Dessa forma, é importante destacar que os custos dos requisitos socioambientais não poderiam ter sido desconsiderados na avaliação da Receita Anual de Geração (RAG), sob pena de causar prejuízos financeiros às empresas concessionárias e a pôr em risco a sustentabilidade das usinas hidrelétricas.

Não resta dúvida que a falta de um planejamento socioambiental para a implantação e operação de empreendimentos do setor elétrico tem gerado, ao longo dos anos, grandes despesas para as concessionárias, com prejuízos para o meio ambiente e para as comunidades atingidas.

A experiência tem mostrado que as empresas privadas estão mais preocupadas com o lucro, o que é esperado por seus acionistas, do que com o meio ambiente, ou seja, obtidas as licenças ambientais, os programas socioambientais são implantados de forma restrita, sem uma preocupação maior com a sustentabilidade dos ecossistemas.

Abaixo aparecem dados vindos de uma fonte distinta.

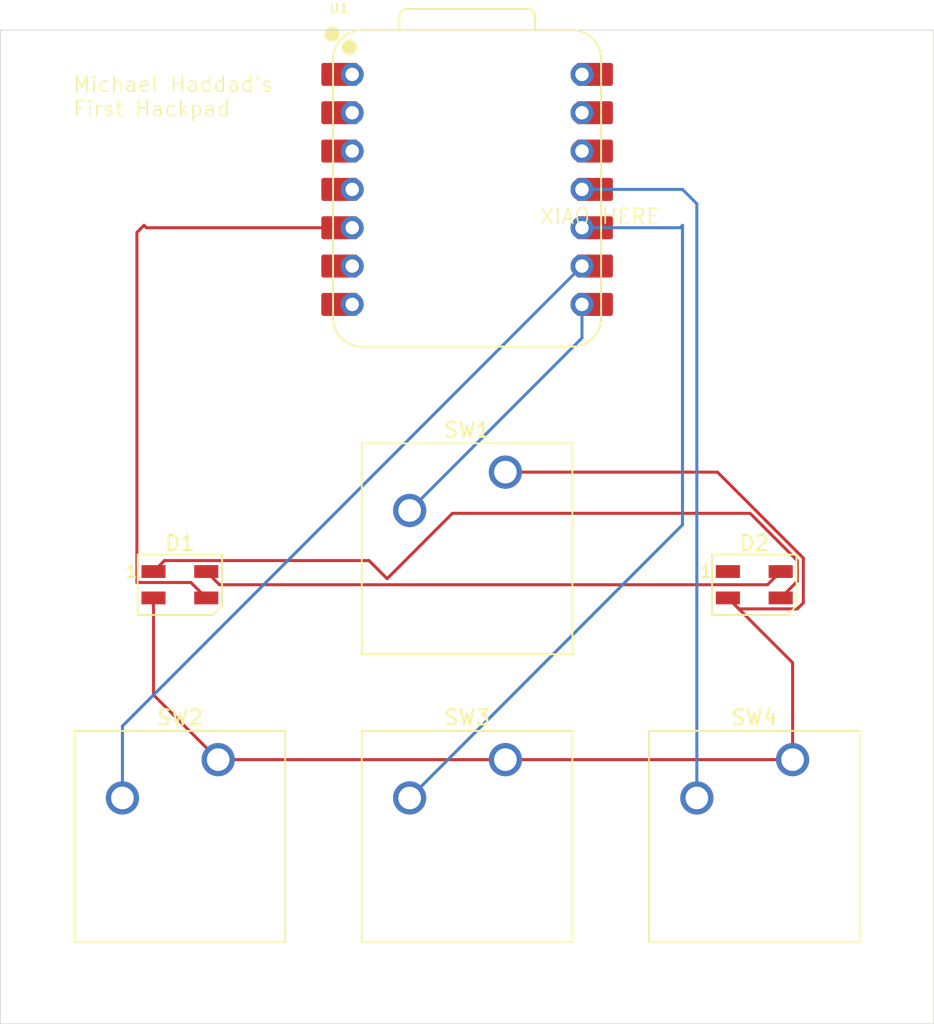
<source format=kicad_pcb>
(kicad_pcb
	(version 20241229)
	(generator "pcbnew")
	(generator_version "9.0")
	(general
		(thickness 1.6)
		(legacy_teardrops no)
	)
	(paper "A4")
	(layers
		(0 "F.Cu" signal)
		(2 "B.Cu" signal)
		(9 "F.Adhes" user "F.Adhesive")
		(11 "B.Adhes" user "B.Adhesive")
		(13 "F.Paste" user)
		(15 "B.Paste" user)
		(5 "F.SilkS" user "F.Silkscreen")
		(7 "B.SilkS" user "B.Silkscreen")
		(1 "F.Mask" user)
		(3 "B.Mask" user)
		(17 "Dwgs.User" user "User.Drawings")
		(19 "Cmts.User" user "User.Comments")
		(21 "Eco1.User" user "User.Eco1")
		(23 "Eco2.User" user "User.Eco2")
		(25 "Edge.Cuts" user)
		(27 "Margin" user)
		(31 "F.CrtYd" user "F.Courtyard")
		(29 "B.CrtYd" user "B.Courtyard")
		(35 "F.Fab" user)
		(33 "B.Fab" user)
		(39 "User.1" user)
		(41 "User.2" user)
		(43 "User.3" user)
		(45 "User.4" user)
	)
	(setup
		(pad_to_mask_clearance 0)
		(allow_soldermask_bridges_in_footprints no)
		(tenting front back)
		(pcbplotparams
			(layerselection 0x00000000_00000000_55555555_5755f5ff)
			(plot_on_all_layers_selection 0x00000000_00000000_00000000_00000000)
			(disableapertmacros no)
			(usegerberextensions no)
			(usegerberattributes yes)
			(usegerberadvancedattributes yes)
			(creategerberjobfile yes)
			(dashed_line_dash_ratio 12.000000)
			(dashed_line_gap_ratio 3.000000)
			(svgprecision 4)
			(plotframeref no)
			(mode 1)
			(useauxorigin no)
			(hpglpennumber 1)
			(hpglpenspeed 20)
			(hpglpendiameter 15.000000)
			(pdf_front_fp_property_popups yes)
			(pdf_back_fp_property_popups yes)
			(pdf_metadata yes)
			(pdf_single_document no)
			(dxfpolygonmode yes)
			(dxfimperialunits yes)
			(dxfusepcbnewfont yes)
			(psnegative no)
			(psa4output no)
			(plot_black_and_white yes)
			(sketchpadsonfab no)
			(plotpadnumbers no)
			(hidednponfab no)
			(sketchdnponfab yes)
			(crossoutdnponfab yes)
			(subtractmaskfromsilk no)
			(outputformat 1)
			(mirror no)
			(drillshape 1)
			(scaleselection 1)
			(outputdirectory "")
		)
	)
	(net 0 "")
	(net 1 "+5V")
	(net 2 "GND")
	(net 3 "Net-(D1-DIN)")
	(net 4 "Net-(D1-DOUT)")
	(net 5 "unconnected-(D2-DOUT-Pad1)")
	(net 6 "Net-(U1-GPIO1{slash}RX)")
	(net 7 "Net-(U1-GPIO2{slash}SCK)")
	(net 8 "Net-(U1-GPIO4{slash}MISO)")
	(net 9 "Net-(U1-GPIO3{slash}MOSI)")
	(net 10 "unconnected-(U1-VBUS-Pad14)")
	(net 11 "unconnected-(U1-3V3-Pad12)")
	(net 12 "unconnected-(U1-GPIO26{slash}ADC0{slash}A0-Pad1)")
	(net 13 "unconnected-(U1-GPIO27{slash}ADC1{slash}A1-Pad2)")
	(net 14 "unconnected-(U1-GPIO7{slash}SCL-Pad6)")
	(net 15 "unconnected-(U1-GPIO29{slash}ADC3{slash}A3-Pad4)")
	(net 16 "unconnected-(U1-GPIO0{slash}TX-Pad7)")
	(net 17 "unconnected-(U1-GPIO28{slash}ADC2{slash}A2-Pad3)")
	(net 18 "unconnected-(U1-GND-Pad13)")
	(footprint "Button_Switch_Keyboard:SW_Cherry_MX_1.00u_PCB" (layer "F.Cu") (at 104.93375 66.3575))
	(footprint "LED_SMD:LED_SK6812MINI_PLCC4_3.5x3.5mm_P1.75mm" (layer "F.Cu") (at 83.34375 73.81875))
	(footprint "Button_Switch_Keyboard:SW_Cherry_MX_1.00u_PCB" (layer "F.Cu") (at 123.98375 85.4075))
	(footprint "OPL library:XIAO-RP2040-DIP" (layer "F.Cu") (at 102.39375 47.625))
	(footprint "Button_Switch_Keyboard:SW_Cherry_MX_1.00u_PCB" (layer "F.Cu") (at 85.88375 85.4075))
	(footprint "Button_Switch_Keyboard:SW_Cherry_MX_1.00u_PCB" (layer "F.Cu") (at 104.93375 85.4075))
	(footprint "LED_SMD:LED_SK6812MINI_PLCC4_3.5x3.5mm_P1.75mm" (layer "F.Cu") (at 121.44375 73.81875))
	(gr_rect
		(start 71.4375 37.071)
		(end 133.35 102.90825)
		(stroke
			(width 0.05)
			(type default)
		)
		(fill no)
		(layer "Edge.Cuts")
		(uuid "ff2a3960-8c03-4fa9-bf4e-0106c12ae648")
	)
	(gr_text "Michael Haddad's\nFirst Hackpad"
		(at 76.2 42.8625 0)
		(layer "F.SilkS")
		(uuid "30c42aa9-4f41-4445-95bb-54d7ceed251d")
		(effects
			(font
				(size 1 1)
				(thickness 0.1)
			)
			(justify left bottom)
		)
	)
	(gr_text "XIAO HERE"
		(at 107.15625 50.00625 0)
		(layer "F.SilkS")
		(uuid "44f3c961-df12-478e-ac6a-45382e368ee5")
		(effects
			(font
				(size 1 1)
				(thickness 0.1)
			)
			(justify left bottom)
		)
	)
	(segment
		(start 85.96875 73.81875)
		(end 122.31875 73.81875)
		(width 0.2)
		(layer "F.Cu")
		(net 1)
		(uuid "14335a24-b84e-49b7-bea7-4a08a9b69cb8")
	)
	(segment
		(start 122.31875 73.81875)
		(end 123.19375 72.94375)
		(width 0.2)
		(layer "F.Cu")
		(net 1)
		(uuid "3d4ef236-056b-4e0a-86b9-5fcefa6253e4")
	)
	(segment
		(start 85.09375 72.94375)
		(end 85.96875 73.81875)
		(width 0.2)
		(layer "F.Cu")
		(net 1)
		(uuid "4aa4c246-fa0d-49ff-aba3-17cebed77e3b")
	)
	(segment
		(start 120.41975 75.41975)
		(end 119.69375 74.69375)
		(width 0.2)
		(layer "F.Cu")
		(net 2)
		(uuid "15915ae5-93e7-4397-9300-eee9bc2722f2")
	)
	(segment
		(start 85.88375 85.4075)
		(end 81.59375 81.1175)
		(width 0.2)
		(layer "F.Cu")
		(net 2)
		(uuid "185123ce-db25-40ac-8f59-c926653c9797")
	)
	(segment
		(start 104.93375 85.4075)
		(end 123.98375 85.4075)
		(width 0.2)
		(layer "F.Cu")
		(net 2)
		(uuid "42d42dd8-194f-4da2-9b4b-3c77282893a6")
	)
	(segment
		(start 123.98375 78.98375)
		(end 119.69375 74.69375)
		(width 0.2)
		(layer "F.Cu")
		(net 2)
		(uuid "564b306c-8a8e-4d51-ba01-89ad26ac53f2")
	)
	(segment
		(start 119.0016 66.3575)
		(end 124.69575 72.05165)
		(width 0.2)
		(layer "F.Cu")
		(net 2)
		(uuid "706b5c1b-8075-4d0a-860e-01a75ddd87ab")
	)
	(segment
		(start 124.69575 72.05165)
		(end 124.69575 75.01875)
		(width 0.2)
		(layer "F.Cu")
		(net 2)
		(uuid "79beefef-643f-4174-9cfb-cbefd9bf7fab")
	)
	(segment
		(start 124.29475 75.41975)
		(end 120.41975 75.41975)
		(width 0.2)
		(layer "F.Cu")
		(net 2)
		(uuid "86d2b403-2c94-4683-8c6e-8f4016f0e937")
	)
	(segment
		(start 123.98375 85.4075)
		(end 123.98375 78.98375)
		(width 0.2)
		(layer "F.Cu")
		(net 2)
		(uuid "889613e9-0f6f-408d-b872-59e02ee548d0")
	)
	(segment
		(start 104.93375 66.3575)
		(end 119.0016 66.3575)
		(width 0.2)
		(layer "F.Cu")
		(net 2)
		(uuid "90bfcc18-d37e-4869-87ba-8bc693b2e9ab")
	)
	(segment
		(start 85.88375 85.4075)
		(end 104.93375 85.4075)
		(width 0.2)
		(layer "F.Cu")
		(net 2)
		(uuid "c9a02fe2-3747-4237-be35-c672b1f084a8")
	)
	(segment
		(start 124.69575 75.01875)
		(end 124.29475 75.41975)
		(width 0.2)
		(layer "F.Cu")
		(net 2)
		(uuid "ed92fb81-32ce-42ed-b79a-01f840ce3b4c")
	)
	(segment
		(start 81.59375 81.1175)
		(end 81.59375 74.69375)
		(width 0.2)
		(layer "F.Cu")
		(net 2)
		(uuid "f741844d-d913-4f4e-b97b-a282e4b0a580")
	)
	(segment
		(start 81.12125 50.165)
		(end 94.77375 50.165)
		(width 0.2)
		(layer "F.Cu")
		(net 3)
		(uuid "6aac8e1d-cda7-4822-9625-656093ffdfa8")
	)
	(segment
		(start 80.49275 73.66975)
		(end 80.49275 50.476)
		(width 0.2)
		(layer "F.Cu")
		(net 3)
		(uuid "70ee6fe7-6948-4082-90b3-730b0497f8b8")
	)
	(segment
		(start 84.06975 73.66975)
		(end 80.49275 73.66975)
		(width 0.2)
		(layer "F.Cu")
		(net 3)
		(uuid "98ece396-e3f8-46b2-b130-f9505ad3a860")
	)
	(segment
		(start 80.49275 50.476)
		(end 80.9625 50.00625)
		(width 0.2)
		(layer "F.Cu")
		(net 3)
		(uuid "aeccbb4f-0f67-48fa-8df3-0756918a36c7")
	)
	(segment
		(start 85.09375 74.69375)
		(end 84.06975 73.66975)
		(width 0.2)
		(layer "F.Cu")
		(net 3)
		(uuid "b24fdb95-e18f-4362-8873-53af0d5faee8")
	)
	(segment
		(start 80.9625 50.00625)
		(end 81.12125 50.165)
		(width 0.2)
		(layer "F.Cu")
		(net 3)
		(uuid "d01f6a84-9598-42b6-b1fc-663c44be5e15")
	)
	(segment
		(start 81.59375 72.94375)
		(end 82.31975 72.21775)
		(width 0.2)
		(layer "F.Cu")
		(net 4)
		(uuid "3d363d3b-91a3-417c-b72f-458aabf5773e")
	)
	(segment
		(start 121.1635 69.0865)
		(end 124.29475 72.21775)
		(width 0.2)
		(layer "F.Cu")
		(net 4)
		(uuid "5d1e2d59-6674-43b6-943f-fe2514bf7ead")
	)
	(segment
		(start 82.31975 72.21775)
		(end 95.888684 72.21775)
		(width 0.2)
		(layer "F.Cu")
		(net 4)
		(uuid "a872192e-5663-4787-b659-f70f76a02897")
	)
	(segment
		(start 101.419934 69.0865)
		(end 121.1635 69.0865)
		(width 0.2)
		(layer "F.Cu")
		(net 4)
		(uuid "b52ccf42-d144-4083-be28-b5ae474b47e4")
	)
	(segment
		(start 95.888684 72.21775)
		(end 97.088684 73.41775)
		(width 0.2)
		(layer "F.Cu")
		(net 4)
		(uuid "df82c8da-f64b-4093-8ee0-0dacccc58d27")
	)
	(segment
		(start 97.088684 73.41775)
		(end 101.419934 69.0865)
		(width 0.2)
		(layer "F.Cu")
		(net 4)
		(uuid "e70c90b6-d878-4b1e-99ea-145403ce4a92")
	)
	(segment
		(start 124.29475 73.59275)
		(end 123.19375 74.69375)
		(width 0.2)
		(layer "F.Cu")
		(net 4)
		(uuid "ef7c8024-c76c-4ca6-933b-4c88ccc2a49d")
	)
	(segment
		(start 124.29475 72.21775)
		(end 124.29475 73.59275)
		(width 0.2)
		(layer "F.Cu")
		(net 4)
		(uuid "fbb0b6be-2cc0-4a15-86fa-3396b259fd67")
	)
	(segment
		(start 110.01375 55.245)
		(end 110.01375 57.4675)
		(width 0.2)
		(layer "B.Cu")
		(net 6)
		(uuid "2a044e12-7175-41e5-84da-89752f0b878e")
	)
	(segment
		(start 110.01375 57.4675)
		(end 98.58375 68.8975)
		(width 0.2)
		(layer "B.Cu")
		(net 6)
		(uuid "3504c3c2-5ea9-4446-9734-60569fcadde2")
	)
	(segment
		(start 79.53375 87.9475)
		(end 79.53375 83.185)
		(width 0.2)
		(layer "B.Cu")
		(net 7)
		(uuid "32ff59ae-a14c-4490-ab88-b921bc0cf91b")
	)
	(segment
		(start 79.53375 83.185)
		(end 110.01375 52.705)
		(width 0.2)
		(layer "B.Cu")
		(net 7)
		(uuid "7aaacabc-80af-4f74-a7e0-5bc5607b770d")
	)
	(segment
		(start 116.68125 50.00625)
		(end 116.5225 50.165)
		(width 0.2)
		(layer "B.Cu")
		(net 8)
		(uuid "09d285c2-3497-40ef-8b98-a1d1316a44bf")
	)
	(segment
		(start 98.58375 87.9475)
		(end 116.68125 69.85)
		(width 0.2)
		(layer "B.Cu")
		(net 8)
		(uuid "1aabed0c-0e1f-43b3-9ce0-930e51d9837e")
	)
	(segment
		(start 116.68125 69.85)
		(end 116.68125 50.00625)
		(width 0.2)
		(layer "B.Cu")
		(net 8)
		(uuid "356d43e5-ce61-465d-8090-556f8433d87b")
	)
	(segment
		(start 116.5225 50.165)
		(end 110.01375 50.165)
		(width 0.2)
		(layer "B.Cu")
		(net 8)
		(uuid "c0a35898-8613-406a-9095-e6689f848840")
	)
	(segment
		(start 117.63375 87.9475)
		(end 117.63375 48.5775)
		(width 0.2)
		(layer "B.Cu")
		(net 9)
		(uuid "779c7bcf-a222-4c36-9d5f-565569b13f54")
	)
	(segment
		(start 116.68125 47.625)
		(end 110.01375 47.625)
		(width 0.2)
		(layer "B.Cu")
		(net 9)
		(uuid "79461ab1-07a8-4c94-8249-d7d7d3bfda6b")
	)
	(segment
		(start 117.63375 48.5775)
		(end 116.68125 47.625)
		(width 0.2)
		(layer "B.Cu")
		(net 9)
		(uuid "c0bf6998-3007-423a-b089-22df82103397")
	)
	(embedded_fonts no)
)

</source>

Nesse contexto, privatizar uma empresa como a Chesf, é não se comprometer com a sustentabilidade da bacia do Rio São Francisco e do Projeto de Integração do Rio São Francisco (PISF).

Assim como a Eletronuclear e a Itaipu Binacional, a Chesf deveria ser separada do projeto de privatização da Eletrobras, ampliando seu papel, como já defendido por vários profissionais do setor, para gestora da bacia do Rio São Francisco, ficando com a responsabilidade de gerir e operar o PISF e pela futura transposição de águas do Tocantins para o São Francisco.

Seria muito mais sensato que o atual governo, ao invés de simplesmente querer reduzir o déficit do país com a venda da Eletrobras, voltasse a olhar o modelo do setor, ajustando-o com a realidade atual.

Um modelo que olhasse o setor como estratégico para o desenvolvimento e a segurança energética do país.

Como em alguns países, o modelo setorial poderia juntar a transmissão e o operação do sistema (ONS) em uma empresa estatal, o que evitaria conflitos de interesse entre geradoras e transmissoras, privatizando as usinas de bacias hidrográficas já consolidadas em termos de desenvolvimento e meio ambiente, e mantendo a atual situação das concessionárias privadas de distribuição.

No caso das licitações de transmissão, os agentes privados poderiam participar, mas a operação e manutenção deveria ser da Eletrobras.

O valor da Receita Anual Permitida (RAP) deveria ser previamente dividido em duas parcelas: investimento e manutenção e operação (O&M).

Concluindo, a sociedade não pode se iludir com os ganhos atuais no mercado de capitais para investidores privados, uma minoria ínfima da população brasileira, quando a experiência nacional com a privatização tem mostrado que o aumento de tarifa é a regra, que, no futuro, atingirá a todos os consumidores do país e que a sustentabilidade da bacia do Rio São Francisco está em jogo.

Ricardo C.

Furtado é PhD em políticas energéticas e ambientais e sócio-diretor da Diversa Consultoria em Sustentabilidade.

Ricardo Cavalcanti Furtado também foi Superintendente de Meio Ambiente da EPE, estatal criada no governo Dilma para o setor elétrico.